The basic story is not all that original, and it’s by the book, so you always know what is going to happen next. (Laughed-at loser does good, now everybody loves him, but his invention goes out of control…. Nothing new.) Flint Lockwood is the odd wannabe inventor-kid in an island village whose only natural resource is sardines. After inventing spray-on shoes, walking TV sets and a useless monkey translator, Flint invents this weird thing that resembles a big angry toaster oven. This invention manages to turn water into food. Flint’s contraption gets caught in the clouds and in no time it is raining cheeseburgers. Every drop of rain is a juicy medium-cooked burger, and the whole town loves it. Prosperity overcomes this town that once smelt of rotting fish! Flint can control the device to spit out any type of food, everything from jellybeans to porterhouse steaks. Warning signs of doom come when the raining food becomes weird – like chocolate covered hot dogs, for example. Danger really arrives when a category-five tornado made of spaghetti and meatballs threatens everybody! Anna Faris does the voice of Sam, a high- spirited rookie weather woman with a weakness for Jello. It is a relief to see (okay, hear her) in such a fun film after she did two mean-spirited yawn-inducing gross-out comedies (OBSERVE AND REPORT and THE HOUSE BUNNY). Eccentric writing and characters help fuel this pleasing, smart family film. Bruce Campbell is the money-hungry mayor who is overcome with greed and calories when his poor island town gains a monopoly on these belly-filling weather patterns (Check out that wacky ice cream blizzard). Mr. T is the jittery traffic cop, James Caan is Flint’s old-fashioned dad, a sardine fisherman who refuses to grasp the internet (There is amusing comic suspense in him trying to figure out e-mail.) SNL regular Andy Samberg is great as “Baby” Brent, whose stardom came and went when he was an infant, shaking a diapered butt in Coppertone styled Sardine commercials. Now he’s a loud thirty-something, still trying to grasp onto the glory years of his baby butt-shaking dance. His public appearances in a diaper are one of this film’s many comic highlights. Faris, Caan, Campbell, etc. all overshadow star Bill Hader (SUPERBAD and Saturday Night Live) who voices Flint Lockwood. (Lockwood resembles a more wacky Adrian Brody, whom I wish Flint’s voicing job went to.)

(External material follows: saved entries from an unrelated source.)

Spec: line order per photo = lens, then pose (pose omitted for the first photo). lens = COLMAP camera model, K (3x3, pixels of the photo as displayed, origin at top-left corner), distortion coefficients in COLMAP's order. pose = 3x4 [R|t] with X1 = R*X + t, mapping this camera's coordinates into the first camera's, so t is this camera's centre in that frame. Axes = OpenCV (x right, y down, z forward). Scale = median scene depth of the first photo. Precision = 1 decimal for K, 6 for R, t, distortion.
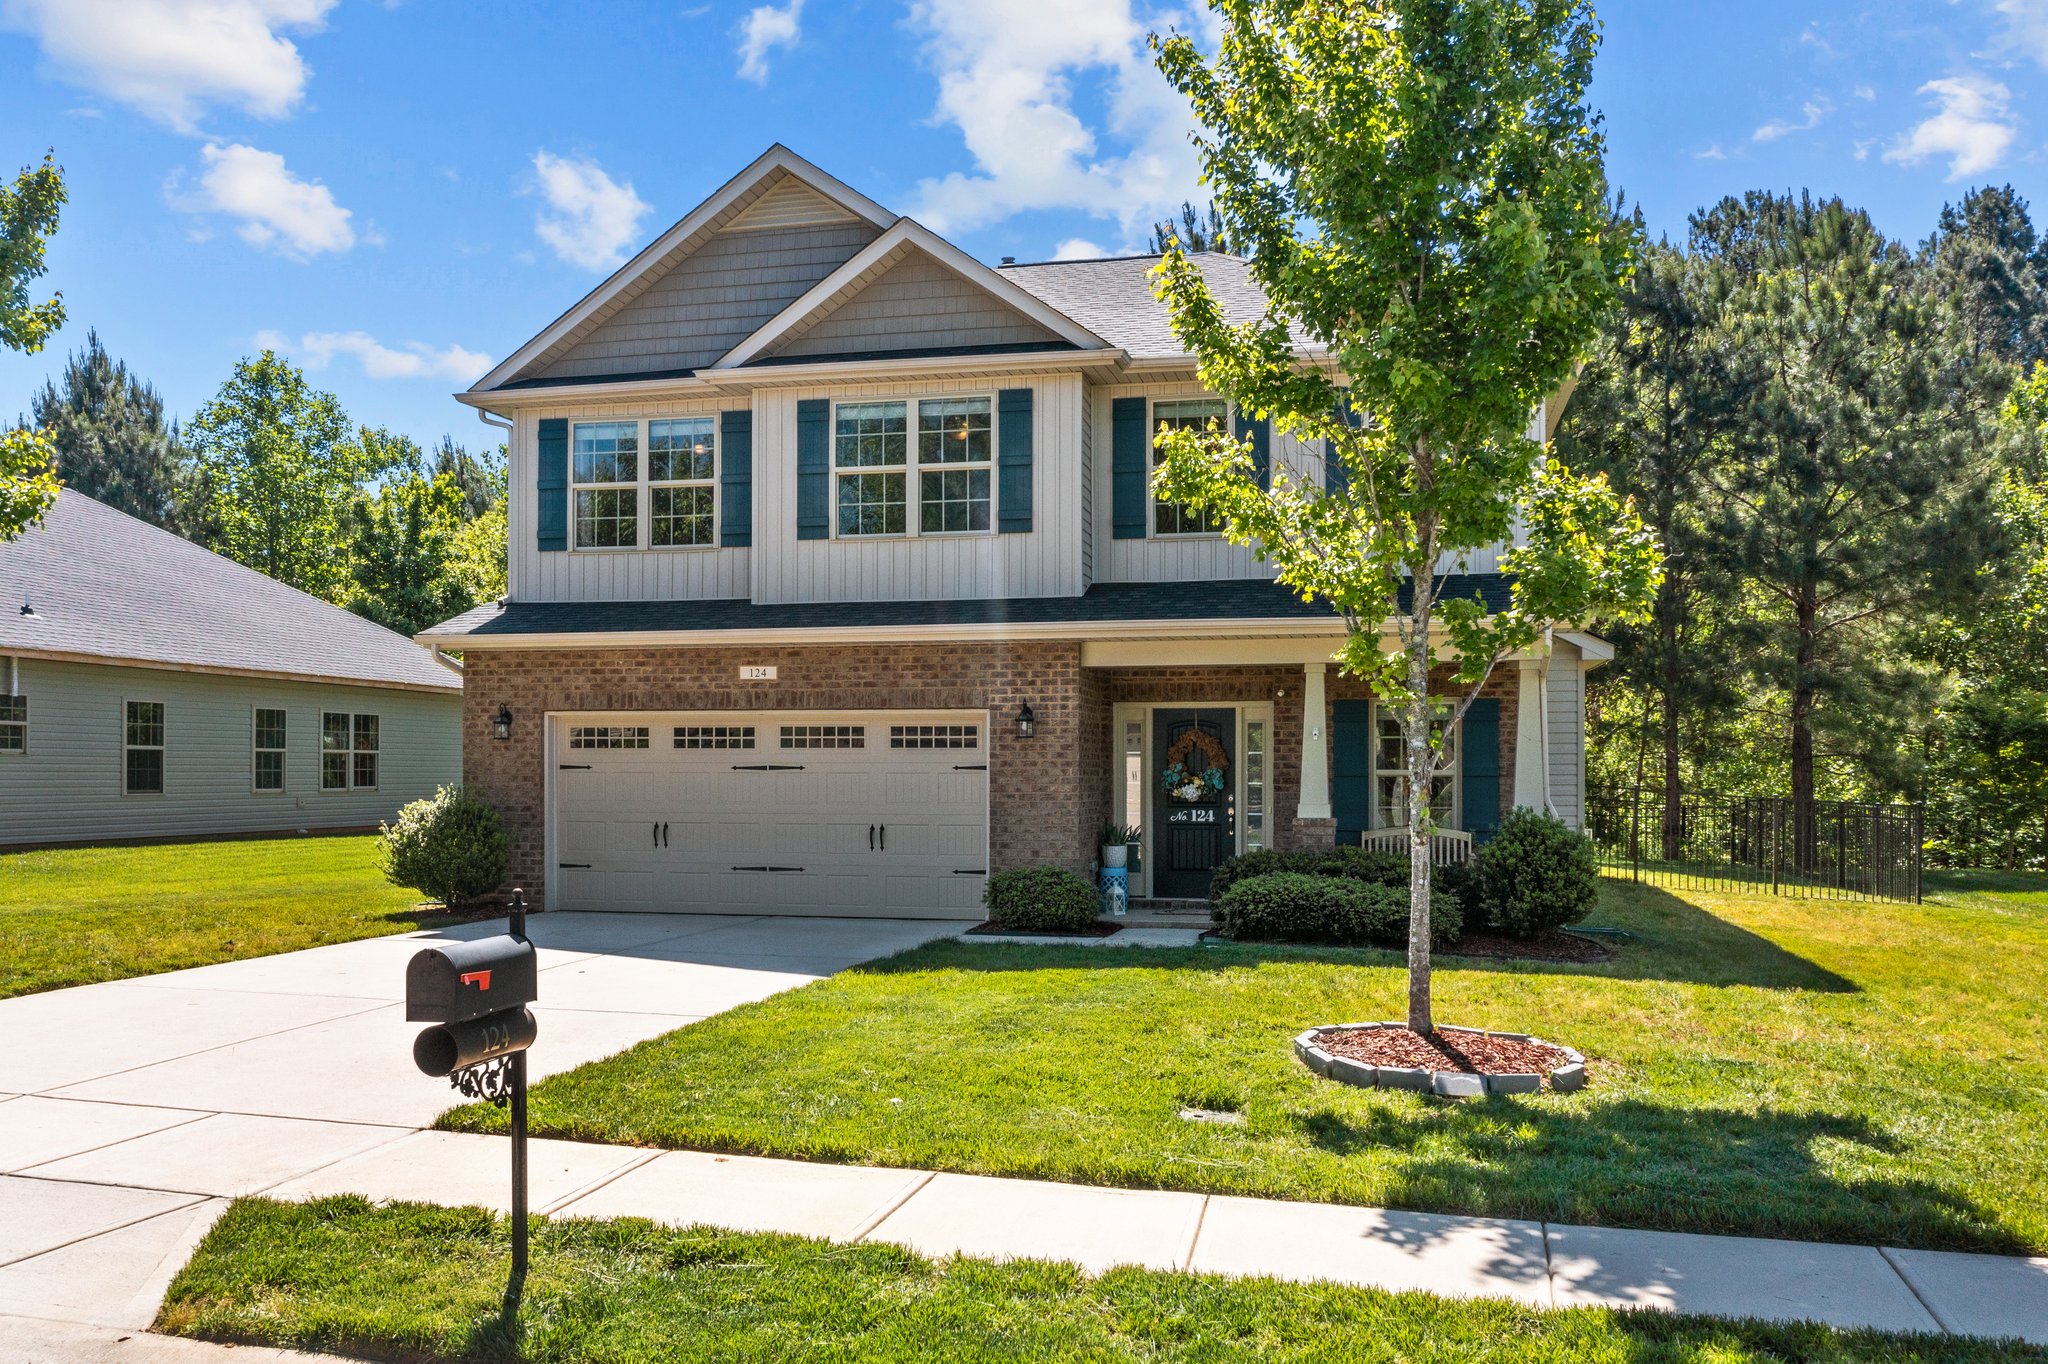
lens RADIAL K [[1660.6, 0, 1024.2], [0, 1660.6, 771.6], [0, 0, 1]] dist [-0.004774, -0.004954]
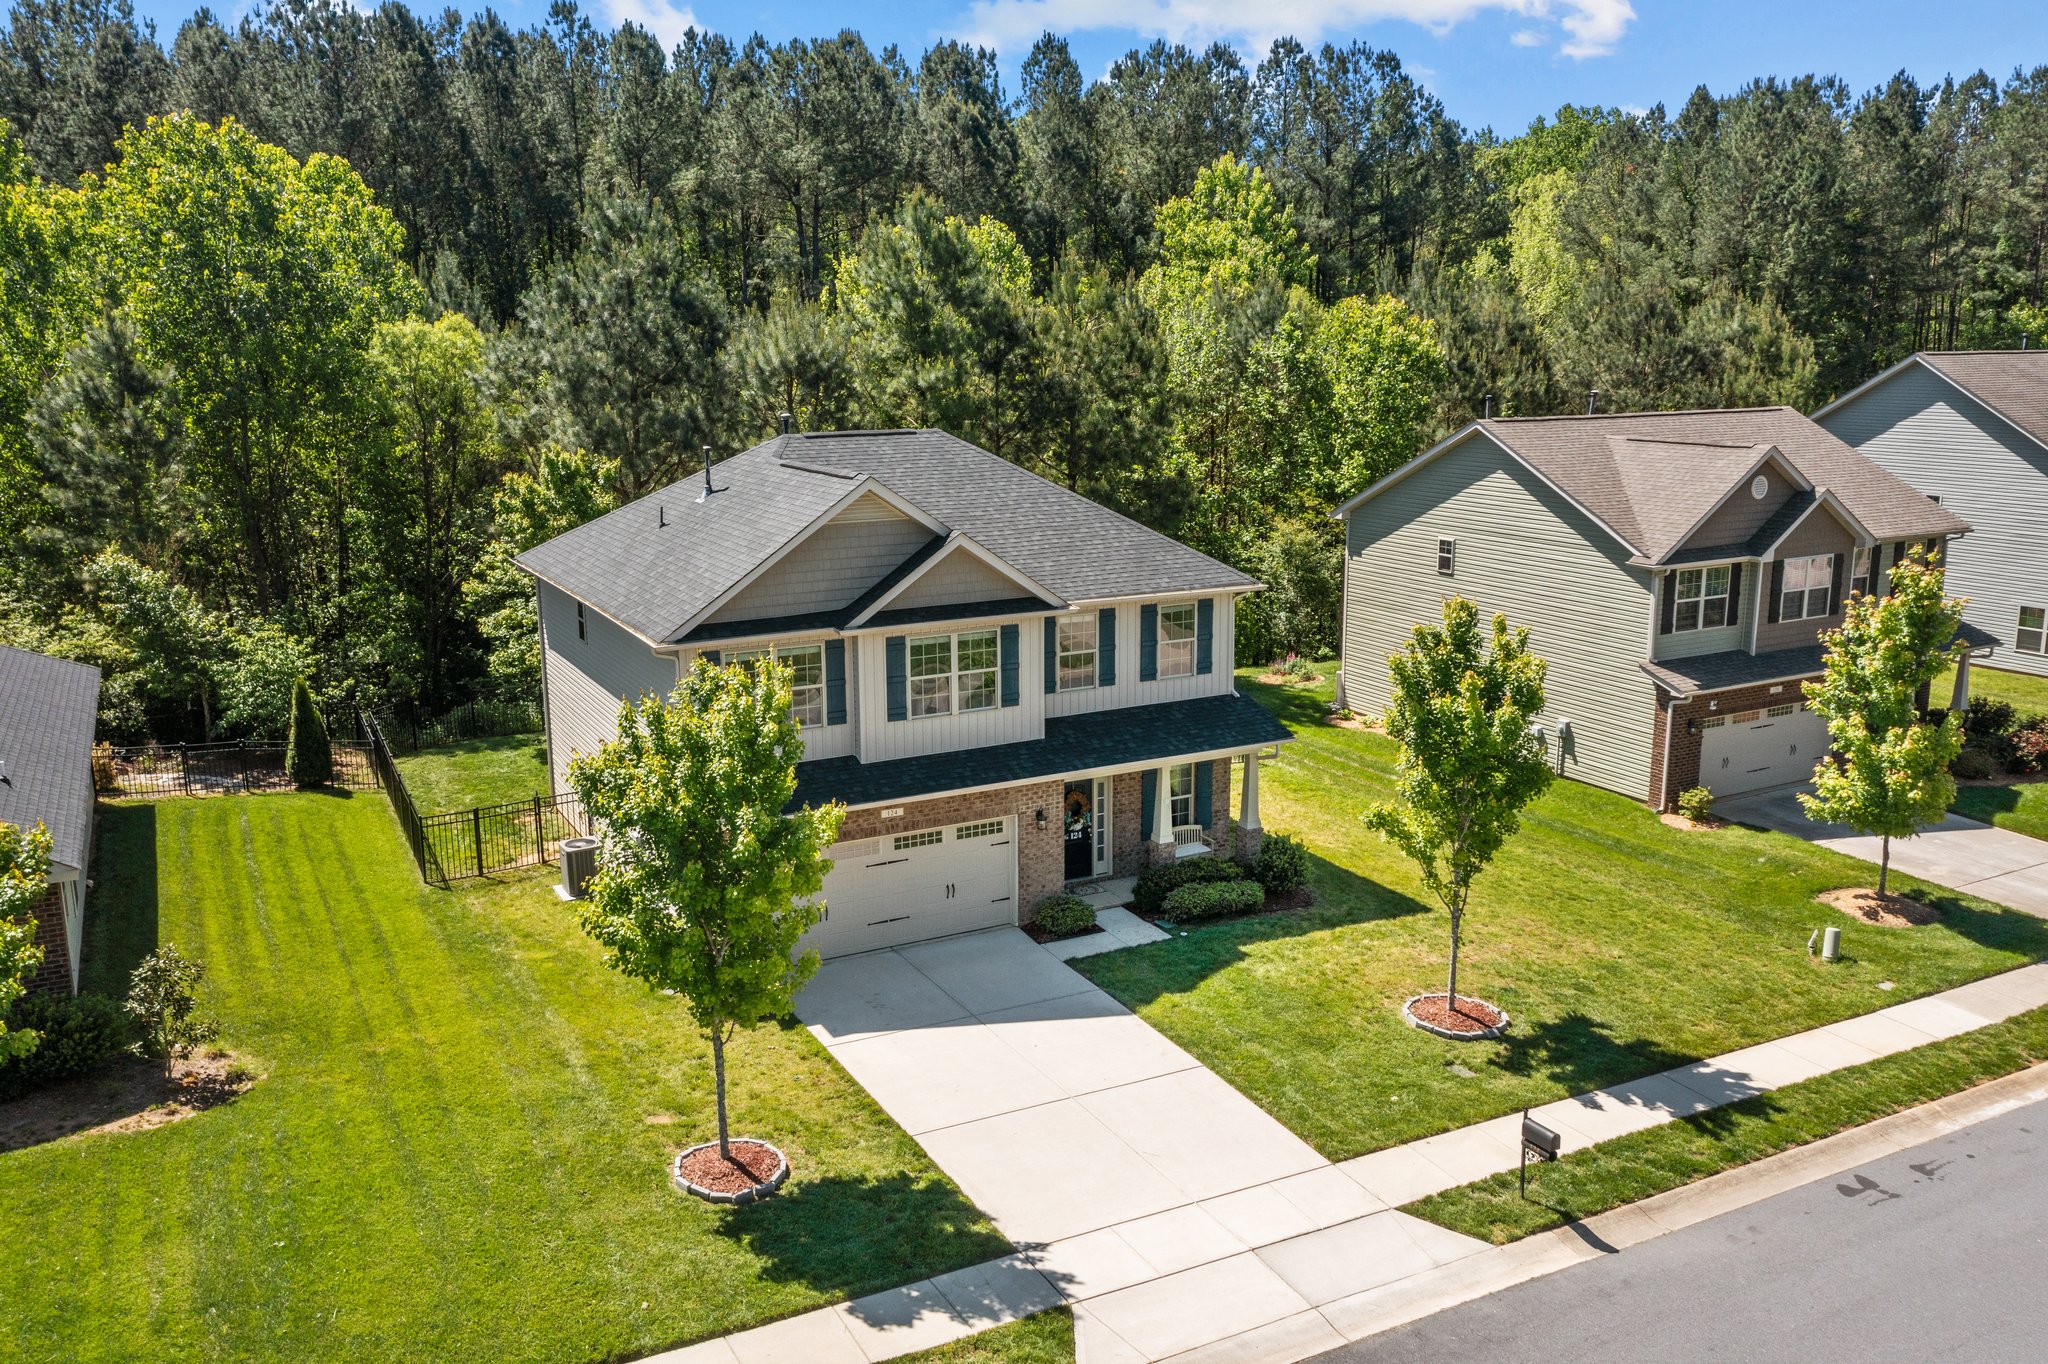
lens RADIAL K [[1629.2, 0, 1027.9], [0, 1629.2, 695.0], [0, 0, 1]] dist [-0.005710, 0.003172]
pose [[0.756175, -0.148948, 0.637193, -1.068385], [0.007837, 0.975741, 0.218786, -0.524762], [-0.654323, -0.160446, 0.738998, -0.266623]]
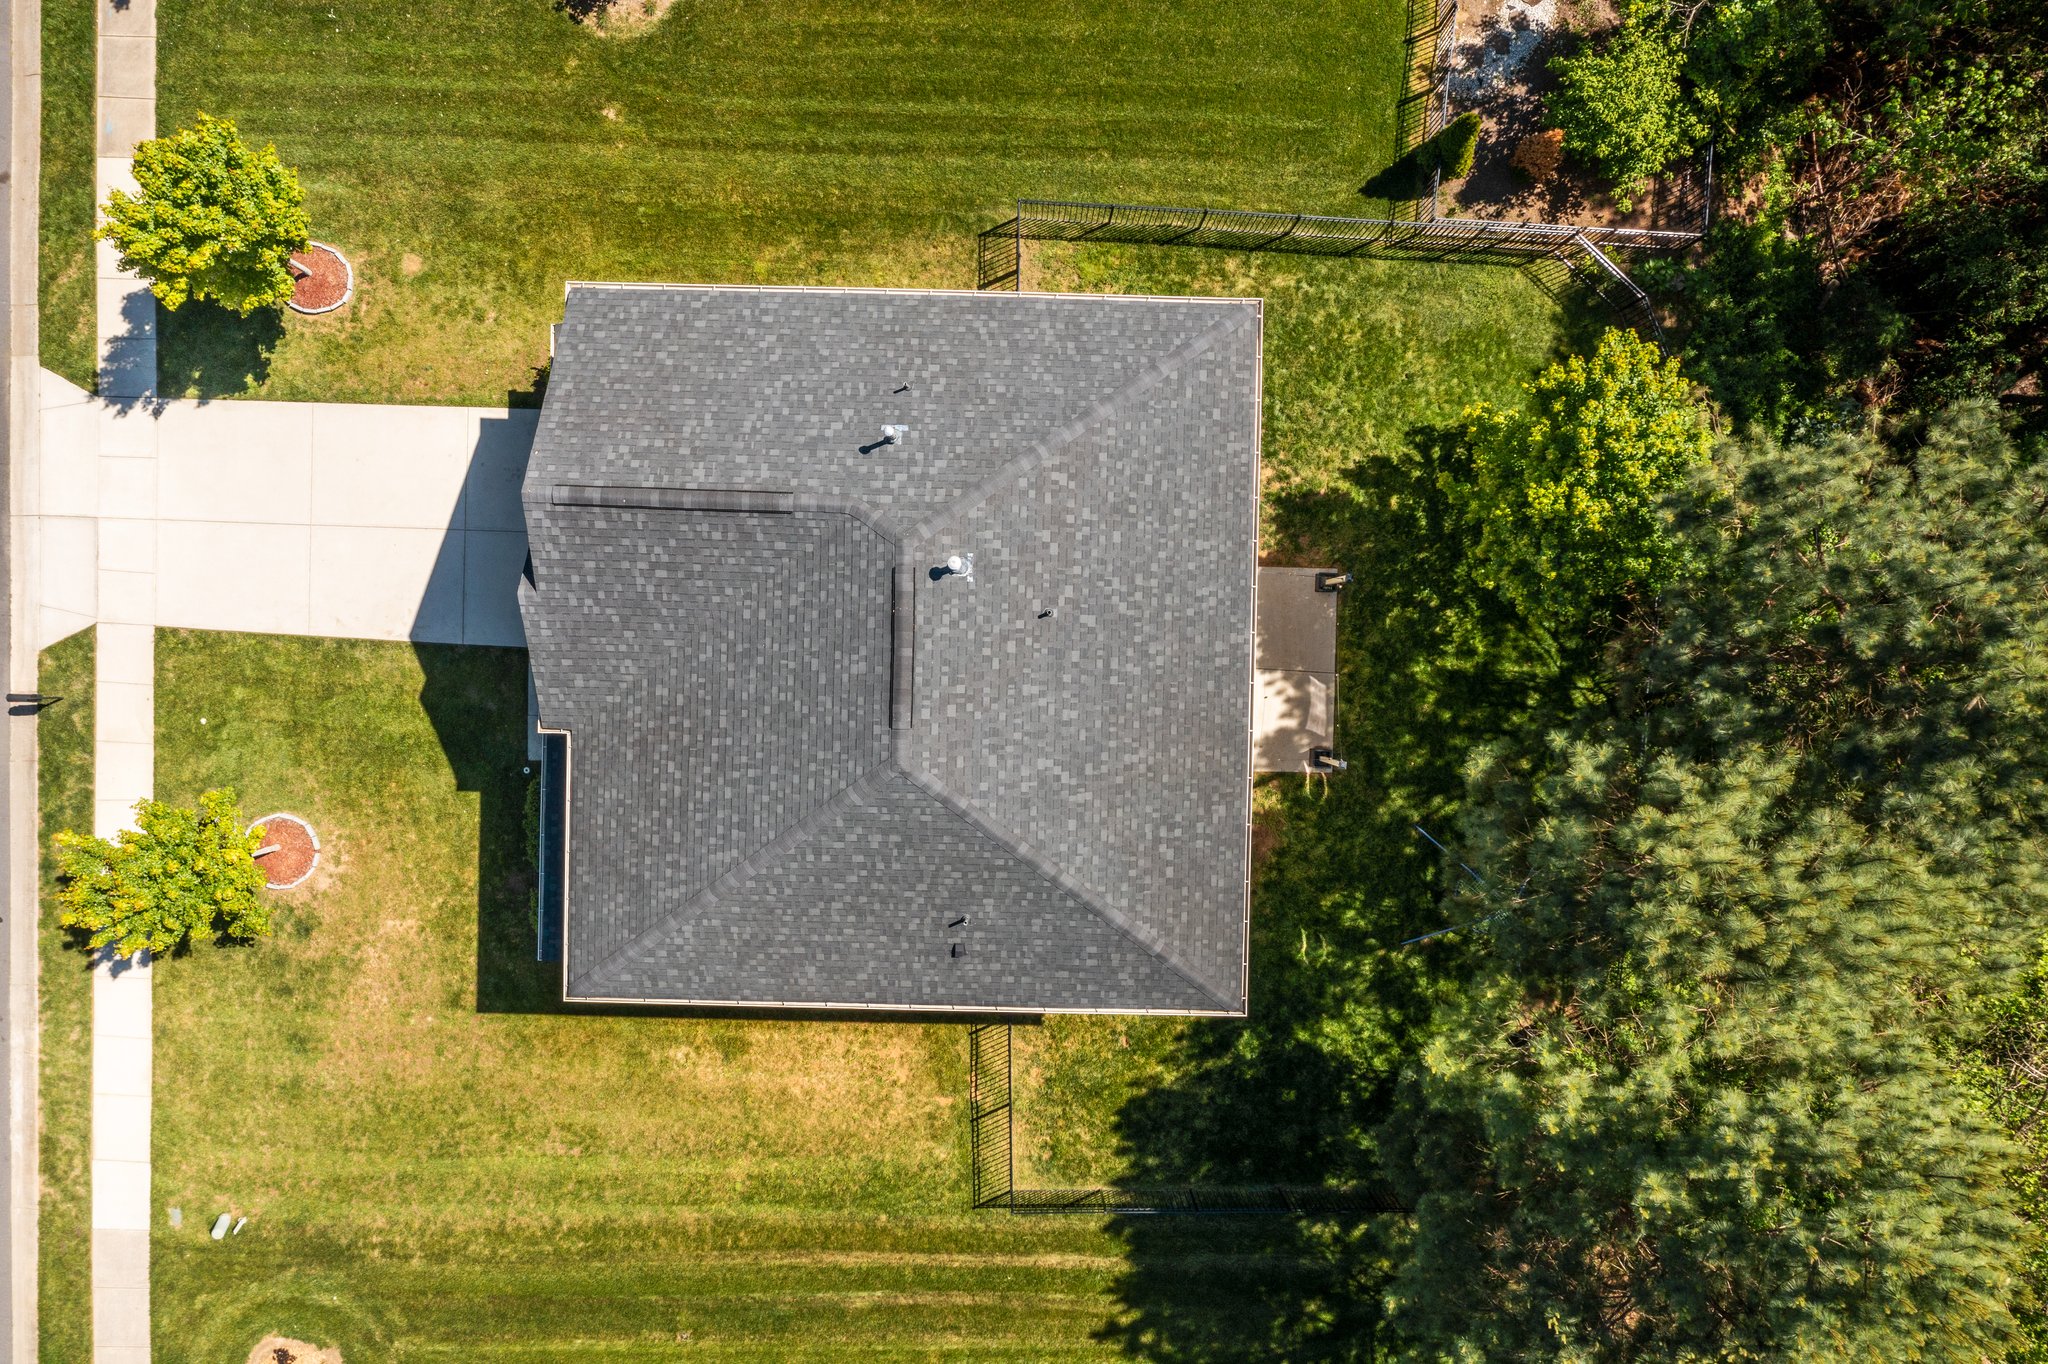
lens RADIAL K [[1651.4, 0, 1018.5], [0, 1651.4, 601.2], [0, 0, 1]] dist [-0.008030, 0.007628]
pose [[0.199986, 0.979775, 0.006875, 0.000639], [-0.000630, -0.006888, 0.999976, -1.854685], [0.979799, -0.199985, -0.000760, 1.444615]]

Very often such visual elements as the ocean around the town, out-of-control fireworks, and cascading water are the real live-action thing. The meshing of live action background elements and animated characters in the foreground recalls the hypnotic work of the great Czech animator, Karel Zeman (THE FABULOUS WORLD OF JULES VERNE). This adds a realistic layer to the fantasy – which works. Overall, this film’s eccentricities and occasional smart social satire of our food sub-culture comes off as Fellini- loose-in-the-candy-aisle!